[Date Prev][Date Next] [Thread Prev][Thread Next] [Date Index] [Thread Index]

Re: I'm not a huge fan of systemd

Hash: SHA512

On 07/05/2014 03:59 PM, Sven Joachim wrote:

> On 2014-07-05 20:25 +0200, Steve Litt wrote:
>> Now comes systemd, which, from what I've heard, is a further step
>> away from the Unix Philosophy, in that it is more monolithic and
>> exerts more control and more continuous control over all programs,
>> from what I understand.
> Systemd is anything but monolithic, it includes several dozen
> programs many of which are precisely "doing one thing and doing it
> well".  E.g. the common task of creating a directory/file/socket etc.
> under /tmp or /run is accomplished by systemd-tmpfiles, and packages
> can just drop a snippet in /usr/lib/tmpfiles.d do declare what they
> want.

Can you run systemd without logind or journald?

Can you run logind without systemd or journald?

Can you run journald without systemd or logind?

(Et cetera, for any other theoretically-separate systemd components.)

If you can, then why is it that libpam package dependencies which appear
(if I've understood the discussion correctly) to be about functionality
now provided by logind are pulling in systemd *as the active init
system* automatically? (Much less doing it without notifying the user
that they're making such a big switch, which is an entire separate
argument that's been had at least twice by now.)

If not, then these elements are not independent modules, even though
they do very different things and the things they replaced were
independent of one another.

>> The DOS (and Windows) Philosophy was one of monolith, with hooks
>> into the monolith via autoexec.bat, config.sys, and (later) the
>> registry. Programs were big and binary, with binary inputs and
>> output files readable only by the specific program, or a converter
>> or program with an importer or exporter. The Unix philosophy is a
>> bunch of parts configured together, mainly communicating with
>> readable text, and if you want to change things, you reconfigure.
> That's exactly how systemd units work.  One notable difference to
> init scripts is that they are much shorter and easier to understand,
> plus you can exactly override the parts you want to change - no need
> to answer questions at the dpkg conffile prompt and merge your
> changes back in later (I have done that often enough to know how
> annoying it is).

But you can't easily see exactly what logic is being carried out for
each step, and/or in what order; doing that would require looking at the
systemd source code.

Rather than multiple standard tools whichare also used for other
purposes and which have multiple available implementations (e.g. sh,
grep), parsing standard and fully transparent syntax (e.g. shell code,
regular expressions), you have a single-purpose tool which exists only
in one implementation parsing a more limited syntax designed to work
with that tool and supported by little if anything else.

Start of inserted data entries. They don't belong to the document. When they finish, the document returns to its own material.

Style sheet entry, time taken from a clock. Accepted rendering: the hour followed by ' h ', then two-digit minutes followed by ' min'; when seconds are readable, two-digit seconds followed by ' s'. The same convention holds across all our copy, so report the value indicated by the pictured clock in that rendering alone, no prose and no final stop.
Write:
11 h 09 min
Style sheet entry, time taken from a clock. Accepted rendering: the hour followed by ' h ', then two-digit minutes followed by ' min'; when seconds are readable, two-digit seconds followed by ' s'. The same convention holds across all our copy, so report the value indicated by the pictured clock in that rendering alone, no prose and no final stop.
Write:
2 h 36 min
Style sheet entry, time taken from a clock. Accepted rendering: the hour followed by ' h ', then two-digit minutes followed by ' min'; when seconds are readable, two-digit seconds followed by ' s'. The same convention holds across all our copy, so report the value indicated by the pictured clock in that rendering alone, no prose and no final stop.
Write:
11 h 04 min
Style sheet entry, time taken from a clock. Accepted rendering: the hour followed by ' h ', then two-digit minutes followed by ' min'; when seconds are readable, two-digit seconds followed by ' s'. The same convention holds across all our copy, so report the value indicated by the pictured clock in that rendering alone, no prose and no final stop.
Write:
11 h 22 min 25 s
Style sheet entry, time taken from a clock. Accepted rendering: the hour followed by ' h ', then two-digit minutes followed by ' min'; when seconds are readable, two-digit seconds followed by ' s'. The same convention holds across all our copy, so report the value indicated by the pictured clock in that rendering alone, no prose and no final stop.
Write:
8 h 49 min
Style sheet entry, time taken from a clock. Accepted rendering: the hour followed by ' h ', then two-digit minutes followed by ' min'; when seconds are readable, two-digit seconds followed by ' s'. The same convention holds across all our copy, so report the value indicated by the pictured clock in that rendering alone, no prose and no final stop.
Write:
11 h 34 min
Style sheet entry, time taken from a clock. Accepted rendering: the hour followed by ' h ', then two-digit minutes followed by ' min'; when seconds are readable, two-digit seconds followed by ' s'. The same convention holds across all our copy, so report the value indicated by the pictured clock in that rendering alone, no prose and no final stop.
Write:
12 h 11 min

Maybe it really is the best way to go overall; there are certainly
advantages to what I've heard described of it, which would offset the
disadvantages to at least some degree. But it still looks like a more
monolithic system to me.

>> It looks to me like the main goals are to boot faster, and to tie 
>> everything together better.
> Booting faster is not really a main goal, tighter integration - yes,
> systemd aims to reduce the differences between the various Linux 
> distributions.

I'm a bit confused - what does "tighter integration" have to do with
differences between Linux distributions?

Integration is sort of like the flip side of "multiple independent
components", as opposed to "integrated components". That's got nothing
to do with multiple distros, or the differences between them, as far as
I can tell.

Tighter integration has its advantages, in efficiency and so forth if
nothing else, but it also makes it harder to swap out one component for
another and/or otherwise try something new - which is a very big
disadvantage, especially considering that that swappability has for a
long time been one of the strengths of *nix.

- --
   The Wanderer

Secrecy is the beginning of tyranny.

A government exists to serve its citizens, not to control them.